Rockies’ “historic” start — D-minus
After 27 games, the 4-23 Rockies were somehow a game behind the ’24 White Sox (5-22) when it came to lousy records right out of the gate.
From April 25-May 2, Friday-Friday, the Rockies went 2-6.
If they keep that winning percentage up — 18.75% — they’d go on to post a record of 30-132, which would assuredly set a new low that would be hard for any big-league club to match.
Keep in mind, though: Like 120-plus wins, 120 or more losses are really, really hard to pull off, even for the most putrid of rosters.

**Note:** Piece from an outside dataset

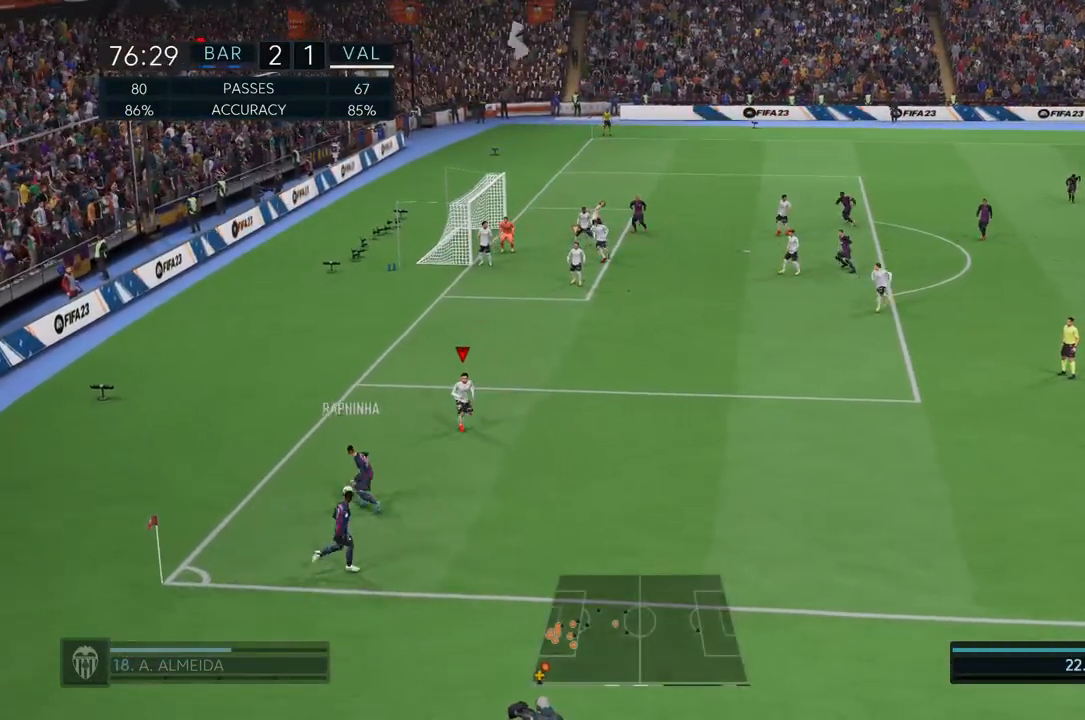
{"buttons": ["R2"], "left_stick": "down-left", "right_stick": "center", "events": [[17, "CROSS", "down"], [50, "R2", "down"], [317, "CROSS", "up"], [483, "left_stick", "down-left"]]}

FanGraphs.com’s computer projection as of late Friday had the Rox crash-landing at 56-106. PECOTA.com? 49-113. TeamRankings.com? 51-111.

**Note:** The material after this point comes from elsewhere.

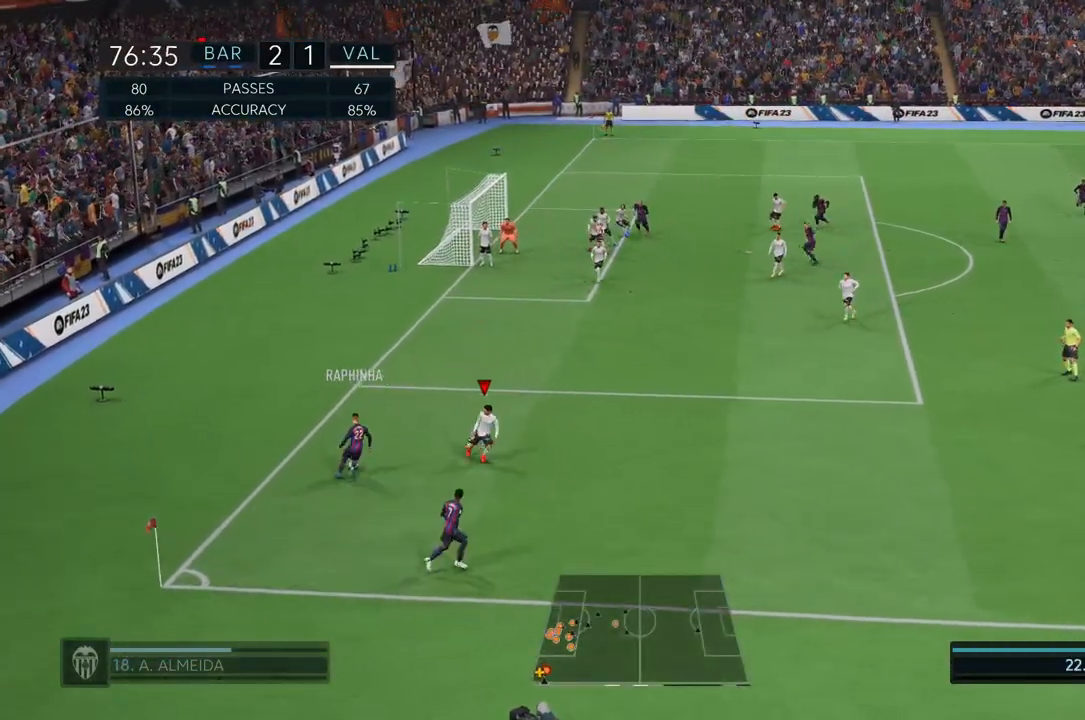
{"buttons": ["R2"], "left_stick": "down", "right_stick": "center", "events": [[217, "L1", "down"], [217, "left_stick", "down"], [350, "L1", "up"]]}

That’s an average of 52-110. That’s not quite 132 or even 121 defeats — but it’s very, very reachable.
Why? While the Rox have more “talent” than last year’s White Sox, they’re also in an insanely tougher division.
It’s not as if there are a ton of fringy veterans who could be flipped to a playoff contender that would weaken the current core that’s on-hand, and CEO Dick Monfort and the front office are notoriously hesitant to move “franchise favorites” at the trade deadline. Only three hitters — Jordan Beck, Hunter Goodman and Brenton Doyle — boasted an OPS better than .700 as of late Friday night. The Rockies’ MVP on the mound so far is probably a 29-year-old middle reliever in Jake “The Beard” Bird, who ended the week with the best ERA (0.95) and WHIP (1.16 baserunners per inning) of any Rox pitcher to have logged at least 15 innings so far.
A few of the GTW kiddos grew up listening to Ken “Hawk” Harrelson shouting on WGN, so you’ll have to forgive them if some of his catch phrases and baseball aphorisms are burned into their brains. But one of Hawk’s repeated adages in recent years, especially years in which the Pale Hose were awful, was that an MLB club over the course of the season would almost always find a way to win 60 and lose 60, and that the finer points — your stars, your pitching, your manager — usually made the difference in those other 42 games.
Of course, then last year’s South Siders came along and blew Harrelson’s logic to smithereens. And when FanGraphs pegs every other team in your division to win at least 86 games, you’re arguably the No. 1 reason why.
Network schedulers — D
During their respective first-round series, the Nuggets and Avs wound up playing on the same day on five different occasions this spring. If that seemed like a lot of unnecessary overlap, guess what? It was. The two Kroenke Sports & Entertainment franchises didn’t share a single first-round playoff day in ’24. Or in ’23. Come on, NBA. You, too, NHL. Was it something we said?